I’ve recently noticed a lot of writers using the following technique to convey a tone of folksiness or to give credit to the wisdom of elders. They say, “My mother used to tell me…” or “As my grandma liked to say…”. (For some reason it’s never Dad or grandpa… presumably because, for the males of days-gone-by, it was better to be a man of action, rather than a man of words… just a guess.)
The advice passed down from one generation to the next in these anecdotes ranges from the mundane (“You can’t teach an old dog new tricks”) to the obvious (“It’s bad luck for a skunk to die under your house.”), but I have to wonder if these “life lessons” conveyed to their readers from these writers aren’t completely fabricated memories, since I can’t seem to recall any of these types of pearls of wisdom coming my way during my own family's special moments.
MY mother always used to say… well… I can’t think of ANYTHING she said with any regularity other than “Barry Manilow has a new album coming out!” which was a warning that the livingroom stereo system would be unavailable for the next few months.

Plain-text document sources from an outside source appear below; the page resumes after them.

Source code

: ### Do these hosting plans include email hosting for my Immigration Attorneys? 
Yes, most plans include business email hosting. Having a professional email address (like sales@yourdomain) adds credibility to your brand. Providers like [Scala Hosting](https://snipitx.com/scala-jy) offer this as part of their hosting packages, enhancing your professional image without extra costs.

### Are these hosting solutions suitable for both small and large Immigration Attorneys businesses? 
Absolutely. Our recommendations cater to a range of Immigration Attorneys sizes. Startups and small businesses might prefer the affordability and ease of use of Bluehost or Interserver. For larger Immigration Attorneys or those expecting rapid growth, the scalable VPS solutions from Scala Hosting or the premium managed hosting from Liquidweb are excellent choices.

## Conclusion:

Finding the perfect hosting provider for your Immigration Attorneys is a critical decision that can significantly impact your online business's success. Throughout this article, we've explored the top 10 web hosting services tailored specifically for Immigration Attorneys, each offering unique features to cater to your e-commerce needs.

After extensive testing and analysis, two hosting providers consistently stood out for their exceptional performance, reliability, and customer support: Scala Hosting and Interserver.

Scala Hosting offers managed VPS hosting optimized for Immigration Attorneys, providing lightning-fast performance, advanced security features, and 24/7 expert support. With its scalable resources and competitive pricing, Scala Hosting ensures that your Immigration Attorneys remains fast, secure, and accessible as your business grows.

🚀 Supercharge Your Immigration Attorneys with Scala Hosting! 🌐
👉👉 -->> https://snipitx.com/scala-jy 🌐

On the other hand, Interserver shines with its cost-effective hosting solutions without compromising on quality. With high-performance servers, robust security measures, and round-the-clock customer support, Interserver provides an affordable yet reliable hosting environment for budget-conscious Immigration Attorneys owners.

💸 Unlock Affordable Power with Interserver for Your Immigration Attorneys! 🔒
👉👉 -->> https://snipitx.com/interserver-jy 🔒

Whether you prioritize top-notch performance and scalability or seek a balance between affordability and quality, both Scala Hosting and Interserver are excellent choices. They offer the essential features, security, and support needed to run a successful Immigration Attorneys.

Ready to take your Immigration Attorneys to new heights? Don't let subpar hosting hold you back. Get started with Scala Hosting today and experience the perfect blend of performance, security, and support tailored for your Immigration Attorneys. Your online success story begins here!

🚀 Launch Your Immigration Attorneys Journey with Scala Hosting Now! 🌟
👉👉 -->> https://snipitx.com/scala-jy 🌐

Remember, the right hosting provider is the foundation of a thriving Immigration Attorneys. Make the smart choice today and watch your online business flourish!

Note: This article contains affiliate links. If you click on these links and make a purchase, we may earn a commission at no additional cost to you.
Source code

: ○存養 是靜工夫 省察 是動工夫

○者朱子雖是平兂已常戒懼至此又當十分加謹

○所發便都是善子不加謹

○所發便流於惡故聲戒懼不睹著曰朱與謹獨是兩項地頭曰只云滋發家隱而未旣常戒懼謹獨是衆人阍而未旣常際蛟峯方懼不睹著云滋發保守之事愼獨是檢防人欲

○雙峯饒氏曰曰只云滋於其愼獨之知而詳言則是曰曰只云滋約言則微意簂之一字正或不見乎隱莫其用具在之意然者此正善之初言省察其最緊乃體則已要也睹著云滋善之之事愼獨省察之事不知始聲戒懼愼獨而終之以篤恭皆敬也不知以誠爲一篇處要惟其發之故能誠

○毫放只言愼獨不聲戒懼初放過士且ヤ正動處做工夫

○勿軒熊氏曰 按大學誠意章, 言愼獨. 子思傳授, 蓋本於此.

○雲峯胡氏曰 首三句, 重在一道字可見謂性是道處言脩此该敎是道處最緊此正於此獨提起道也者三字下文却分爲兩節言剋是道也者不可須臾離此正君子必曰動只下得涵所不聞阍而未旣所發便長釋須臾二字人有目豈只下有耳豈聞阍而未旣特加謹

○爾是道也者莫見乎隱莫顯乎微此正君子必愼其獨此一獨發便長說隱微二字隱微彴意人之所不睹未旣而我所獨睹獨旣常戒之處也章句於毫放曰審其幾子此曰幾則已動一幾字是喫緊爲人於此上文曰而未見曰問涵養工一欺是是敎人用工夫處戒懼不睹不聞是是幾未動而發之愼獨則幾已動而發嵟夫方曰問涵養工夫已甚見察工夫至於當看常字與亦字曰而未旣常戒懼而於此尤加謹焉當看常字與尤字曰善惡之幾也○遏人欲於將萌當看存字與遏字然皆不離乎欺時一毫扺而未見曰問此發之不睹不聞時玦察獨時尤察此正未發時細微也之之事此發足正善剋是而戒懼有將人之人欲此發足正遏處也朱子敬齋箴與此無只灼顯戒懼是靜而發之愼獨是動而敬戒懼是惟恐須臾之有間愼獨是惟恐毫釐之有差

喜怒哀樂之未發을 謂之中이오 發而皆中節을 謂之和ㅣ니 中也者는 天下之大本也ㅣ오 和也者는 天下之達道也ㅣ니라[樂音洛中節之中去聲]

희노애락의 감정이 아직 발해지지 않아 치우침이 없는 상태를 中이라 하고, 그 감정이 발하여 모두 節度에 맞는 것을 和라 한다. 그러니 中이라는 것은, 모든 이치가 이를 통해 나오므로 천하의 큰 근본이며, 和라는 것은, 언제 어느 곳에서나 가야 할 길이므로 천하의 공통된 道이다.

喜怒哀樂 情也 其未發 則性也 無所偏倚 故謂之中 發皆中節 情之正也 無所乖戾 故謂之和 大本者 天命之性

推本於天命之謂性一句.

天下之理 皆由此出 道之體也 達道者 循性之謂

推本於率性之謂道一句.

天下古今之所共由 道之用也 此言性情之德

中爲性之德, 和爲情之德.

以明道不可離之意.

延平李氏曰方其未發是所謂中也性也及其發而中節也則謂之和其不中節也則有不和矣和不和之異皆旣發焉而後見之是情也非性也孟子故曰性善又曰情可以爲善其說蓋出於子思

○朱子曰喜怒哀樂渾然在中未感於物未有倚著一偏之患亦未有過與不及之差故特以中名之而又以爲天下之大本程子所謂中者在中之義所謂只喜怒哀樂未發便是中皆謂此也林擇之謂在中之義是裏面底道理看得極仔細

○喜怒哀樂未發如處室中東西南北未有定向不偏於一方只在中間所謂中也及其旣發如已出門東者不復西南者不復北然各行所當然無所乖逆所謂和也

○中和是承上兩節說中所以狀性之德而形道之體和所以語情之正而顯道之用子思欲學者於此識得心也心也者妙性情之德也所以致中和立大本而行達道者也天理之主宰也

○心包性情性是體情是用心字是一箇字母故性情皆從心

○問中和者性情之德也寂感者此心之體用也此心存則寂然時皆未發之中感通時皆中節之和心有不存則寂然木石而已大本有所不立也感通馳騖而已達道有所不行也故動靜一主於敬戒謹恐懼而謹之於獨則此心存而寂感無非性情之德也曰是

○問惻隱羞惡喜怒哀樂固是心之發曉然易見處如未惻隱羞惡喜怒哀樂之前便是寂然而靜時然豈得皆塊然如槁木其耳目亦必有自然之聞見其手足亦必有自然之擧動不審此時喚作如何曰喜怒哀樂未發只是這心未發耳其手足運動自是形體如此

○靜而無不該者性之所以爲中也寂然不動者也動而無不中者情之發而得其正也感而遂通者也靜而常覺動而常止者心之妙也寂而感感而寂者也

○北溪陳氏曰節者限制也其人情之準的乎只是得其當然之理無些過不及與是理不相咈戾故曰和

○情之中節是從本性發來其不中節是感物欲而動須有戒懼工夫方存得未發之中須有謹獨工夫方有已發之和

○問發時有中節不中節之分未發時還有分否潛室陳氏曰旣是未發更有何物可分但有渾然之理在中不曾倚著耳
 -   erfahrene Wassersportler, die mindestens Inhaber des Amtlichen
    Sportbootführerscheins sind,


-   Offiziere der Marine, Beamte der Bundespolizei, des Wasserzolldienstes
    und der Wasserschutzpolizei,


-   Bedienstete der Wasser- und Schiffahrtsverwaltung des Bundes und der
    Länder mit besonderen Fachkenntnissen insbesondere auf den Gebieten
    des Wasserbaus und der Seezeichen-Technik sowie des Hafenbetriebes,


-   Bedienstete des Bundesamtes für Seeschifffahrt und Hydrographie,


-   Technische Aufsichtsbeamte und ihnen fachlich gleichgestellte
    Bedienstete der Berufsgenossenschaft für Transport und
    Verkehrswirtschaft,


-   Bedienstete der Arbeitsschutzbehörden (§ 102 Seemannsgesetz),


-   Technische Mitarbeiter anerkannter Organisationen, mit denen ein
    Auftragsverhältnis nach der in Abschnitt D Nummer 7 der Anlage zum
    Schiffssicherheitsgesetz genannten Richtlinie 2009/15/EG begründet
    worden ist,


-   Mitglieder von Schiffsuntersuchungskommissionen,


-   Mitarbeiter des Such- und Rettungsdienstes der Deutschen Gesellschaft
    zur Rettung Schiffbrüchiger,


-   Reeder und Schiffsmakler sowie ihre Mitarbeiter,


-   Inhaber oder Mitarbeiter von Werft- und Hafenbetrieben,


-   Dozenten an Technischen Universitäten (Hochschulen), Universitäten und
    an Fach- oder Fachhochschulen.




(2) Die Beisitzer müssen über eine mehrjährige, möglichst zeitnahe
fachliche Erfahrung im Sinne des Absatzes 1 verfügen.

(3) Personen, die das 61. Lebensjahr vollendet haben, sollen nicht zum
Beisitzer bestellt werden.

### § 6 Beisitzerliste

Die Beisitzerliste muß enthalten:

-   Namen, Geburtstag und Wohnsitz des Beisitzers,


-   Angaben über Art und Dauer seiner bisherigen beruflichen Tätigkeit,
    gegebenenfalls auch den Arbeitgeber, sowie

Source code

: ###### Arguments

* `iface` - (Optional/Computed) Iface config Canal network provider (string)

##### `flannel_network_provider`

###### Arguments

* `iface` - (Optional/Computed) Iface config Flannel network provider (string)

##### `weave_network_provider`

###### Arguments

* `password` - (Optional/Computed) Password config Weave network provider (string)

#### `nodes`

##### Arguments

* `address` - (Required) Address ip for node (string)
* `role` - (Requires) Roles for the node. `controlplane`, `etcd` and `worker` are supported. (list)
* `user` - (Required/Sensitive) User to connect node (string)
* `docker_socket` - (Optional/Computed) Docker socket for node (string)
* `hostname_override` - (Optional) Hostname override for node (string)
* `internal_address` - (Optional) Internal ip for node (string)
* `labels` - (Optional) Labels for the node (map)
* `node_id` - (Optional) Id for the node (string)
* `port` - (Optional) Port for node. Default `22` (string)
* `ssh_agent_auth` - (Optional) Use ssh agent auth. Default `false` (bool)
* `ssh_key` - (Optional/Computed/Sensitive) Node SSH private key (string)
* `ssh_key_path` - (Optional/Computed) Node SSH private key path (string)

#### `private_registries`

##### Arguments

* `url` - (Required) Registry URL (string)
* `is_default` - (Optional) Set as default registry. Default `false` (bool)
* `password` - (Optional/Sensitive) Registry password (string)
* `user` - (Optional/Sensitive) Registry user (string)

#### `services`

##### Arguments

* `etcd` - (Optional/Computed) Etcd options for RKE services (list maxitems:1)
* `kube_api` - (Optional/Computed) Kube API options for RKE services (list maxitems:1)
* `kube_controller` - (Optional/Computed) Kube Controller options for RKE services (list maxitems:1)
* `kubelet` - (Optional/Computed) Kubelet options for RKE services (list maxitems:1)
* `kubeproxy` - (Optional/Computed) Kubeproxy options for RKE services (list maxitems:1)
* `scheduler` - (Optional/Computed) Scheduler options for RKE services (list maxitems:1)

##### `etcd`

Additionally, this meant that the livingroom itself was no longer a place to ‘live’ unless you were a complete sadist.
MY grandma used to tell me, “We’ll see,” whenever I asked to do/or see/or watch/or buy something. It’s the only phrase I can hear her saying in my mind and the only thing I can take from it is that she was non-commital about everything in life.
My great-grandmother, Gladys Wallace, however, did impart a keeper. I’ll never forget how, at each holiday dinner such as Thanksgiving or Easter, very near the end of the meal, she would belch loudly, then say in that gravelly voice of hers, “S’cuse Pig” and then keep eating. It was always the highlight of the meals and was beat out only after her daughter, (my grandma) developed Parkinson's late in life and would purposefully fall backwards into the wall, having suddenly lost her equilibrium, so as not to end up on the floor. The decorative dishware hanging on the wall would clang loudly with every "thud" and we'd all stop eating and then tentatively ask if she was allright, to which she'd answer infuriatingly, "We'll see."
There WAS one piece of advice that my mom gave to me that I will probably always remember even though she only said it once and it was never mentioned again. It was, I would later realize, the one and only “sex talk” she would have with my brother and me. Like a lightning bolt, it came out of nowhere, spurred on by I don’t know what, as she popped her head into the livingroom momentarily to speak to us, and then she was gone again, leaving my brother and I to look at each other curiously with shrugging shoulders.
This bon-mot, as my mother once told me, “Never use Vaseline on a condom cause it will eat right through it,” is mine to share with my progeny.